= Activity =
Pictures appear among the records. Write out all else exactly as it stands.

■ ■ ■

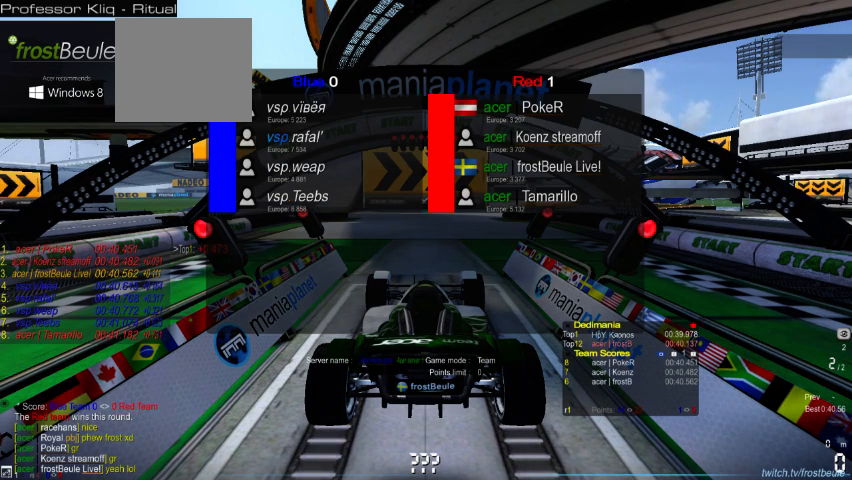
{"buttons": [], "left_stick": "center", "events": []}
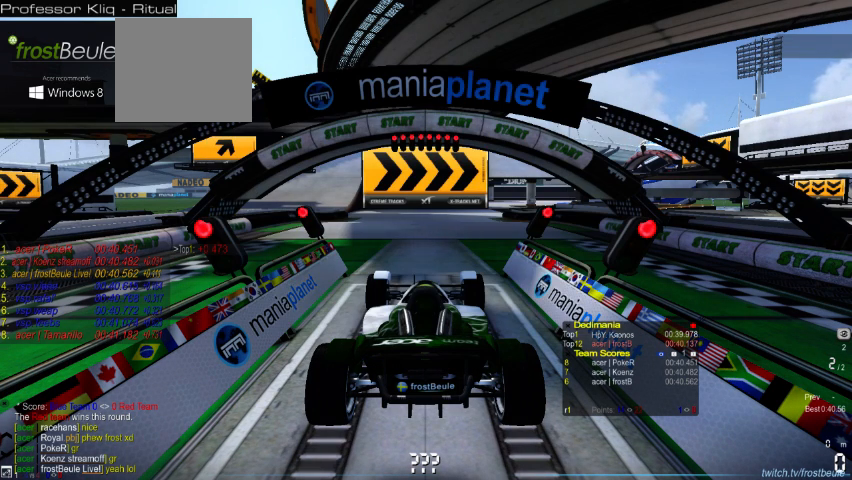
{"buttons": [], "left_stick": "center", "events": []}
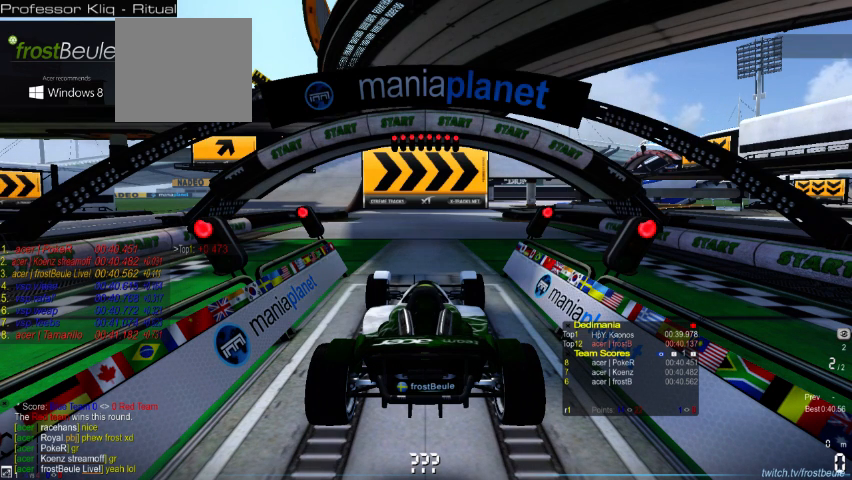
{"buttons": [], "left_stick": "center", "events": []}
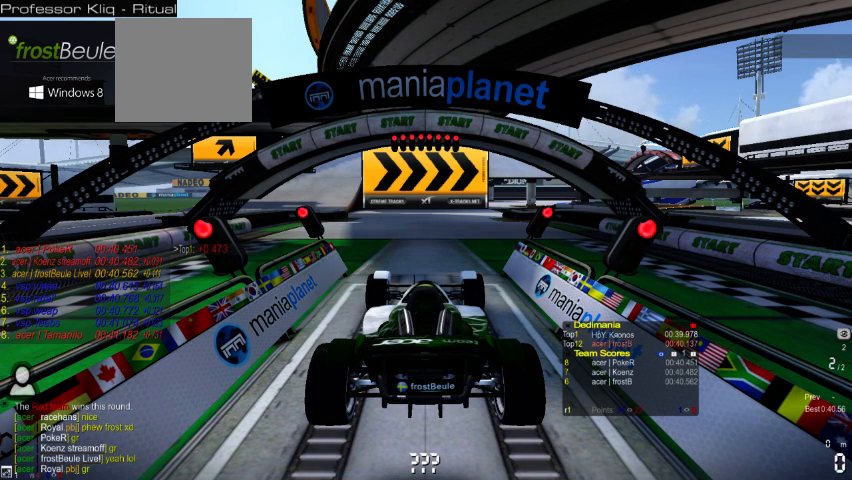
{"buttons": ["A"], "left_stick": "center", "events": [[400, "A", "down"]]}
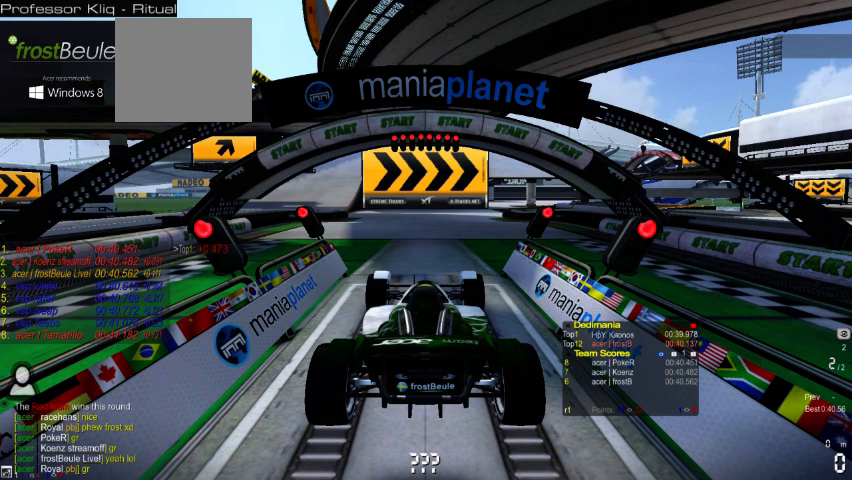
{"buttons": ["A"], "left_stick": "center", "events": []}
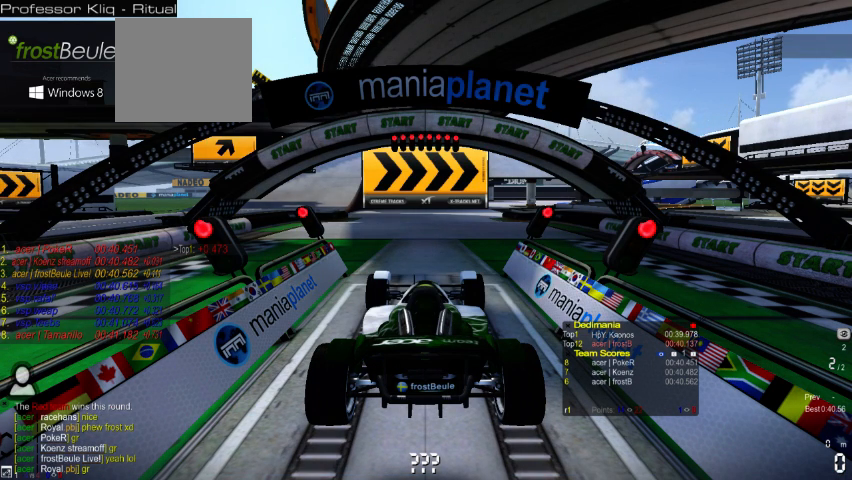
{"buttons": ["A"], "left_stick": "center", "events": []}
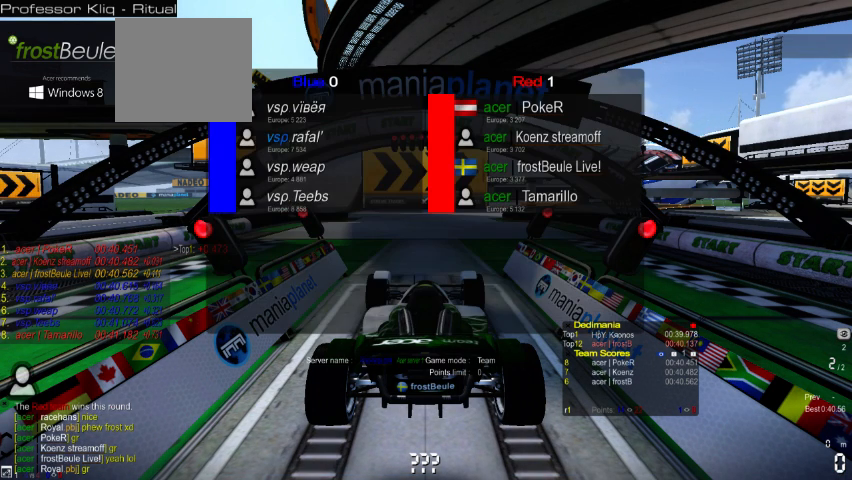
{"buttons": ["A"], "left_stick": "left", "events": [[133, "left_stick", "left"], [333, "left_stick", "right"], [467, "left_stick", "left"]]}
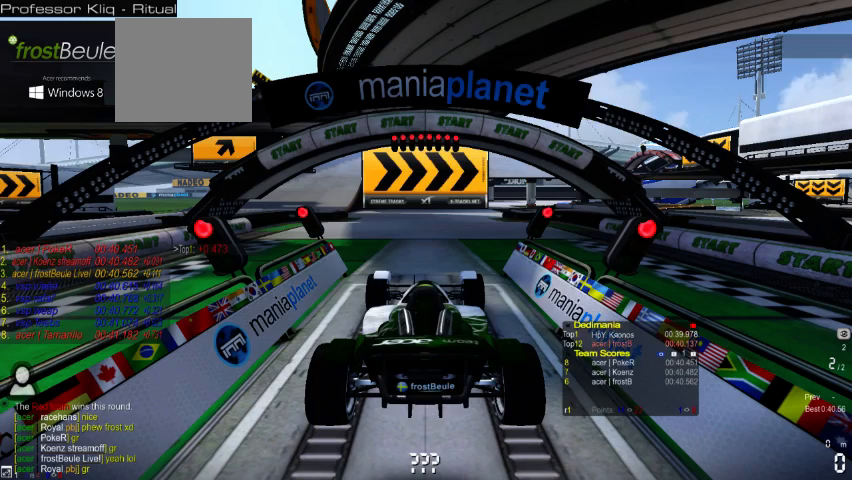
{"buttons": ["A"], "left_stick": "center", "events": [[100, "left_stick", "center"]]}
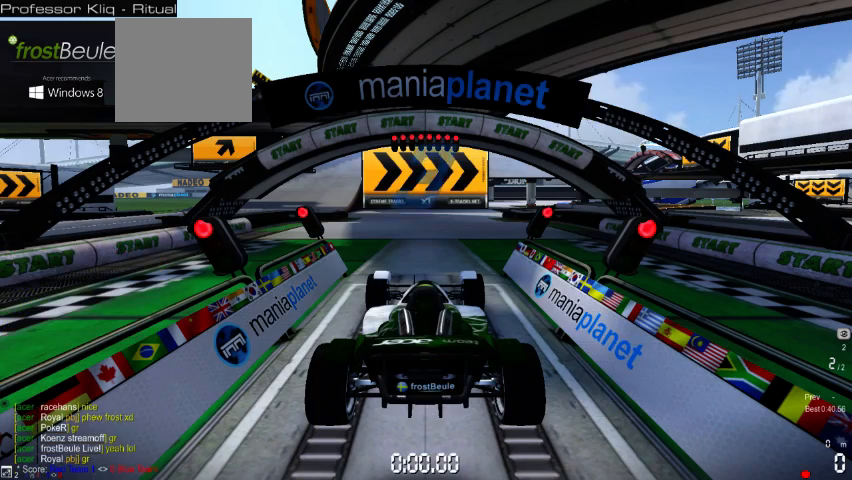
{"buttons": ["A"], "left_stick": "center", "events": []}
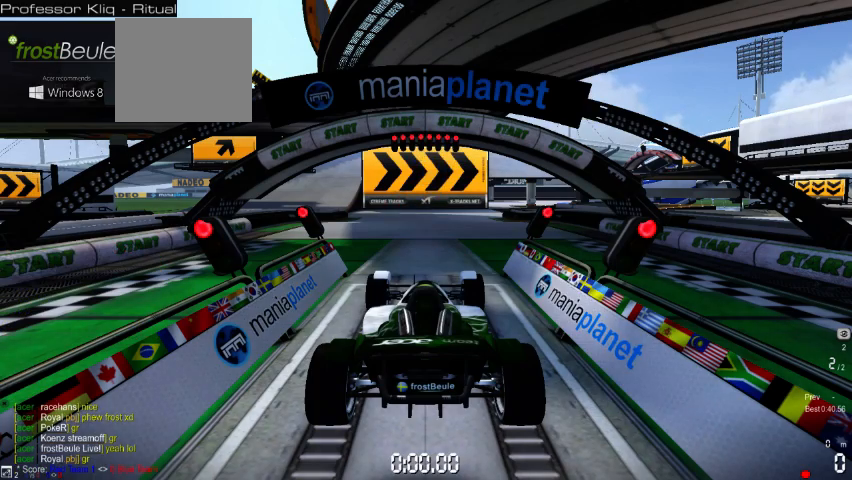
{"buttons": ["A"], "left_stick": "center", "events": []}
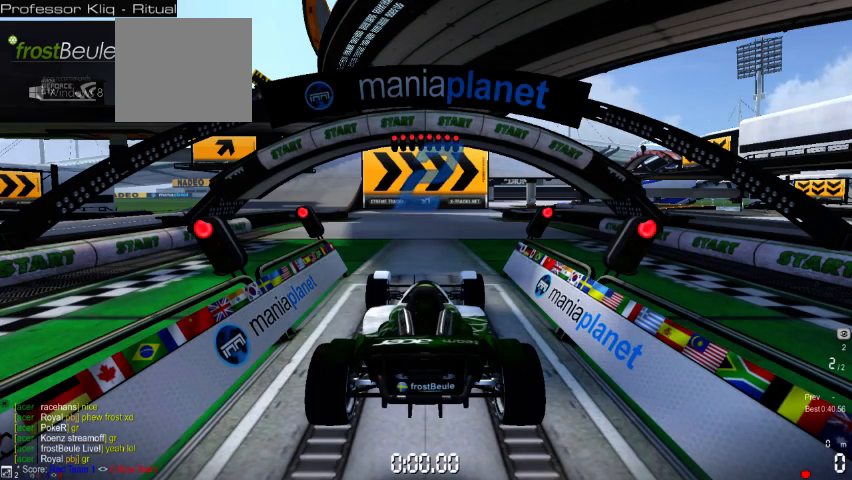
{"buttons": ["A"], "left_stick": "center", "events": []}
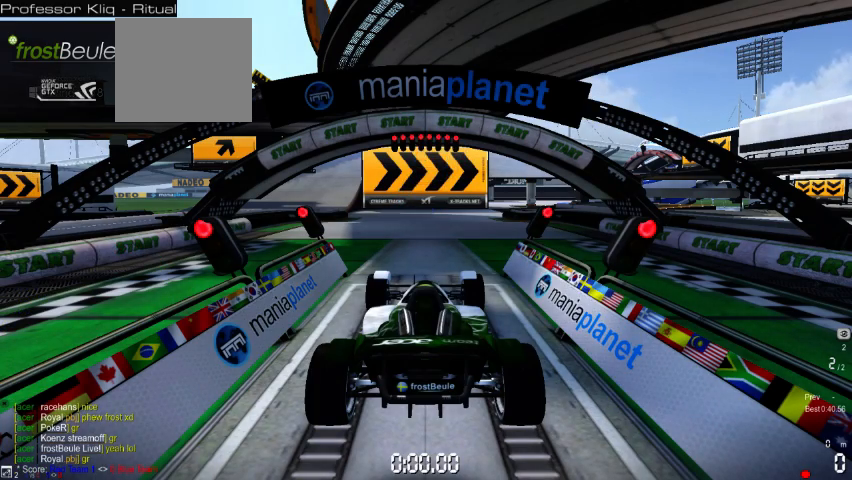
{"buttons": ["A"], "left_stick": "center", "events": []}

■ ■ ■

= Output of the task =
{"buttons": [], "left_stick": "center", "events": []}
{"buttons": [], "left_stick": "center", "events": []}
{"buttons": [], "left_stick": "center", "events": []}
{"buttons": ["A"], "left_stick": "center", "events": [[400, "A", "down"]]}
{"buttons": ["A"], "left_stick": "center", "events": []}
{"buttons": ["A"], "left_stick": "center", "events": []}
{"buttons": ["A"], "left_stick": "left", "events": [[133, "left_stick", "left"], [333, "left_stick", "right"], [467, "left_stick", "left"]]}
{"buttons": ["A"], "left_stick": "center", "events": [[100, "left_stick", "center"]]}
{"buttons": ["A"], "left_stick": "center", "events": []}
{"buttons": ["A"], "left_stick": "center", "events": []}
{"buttons": ["A"], "left_stick": "center", "events": []}
{"buttons": ["A"], "left_stick": "center", "events": []}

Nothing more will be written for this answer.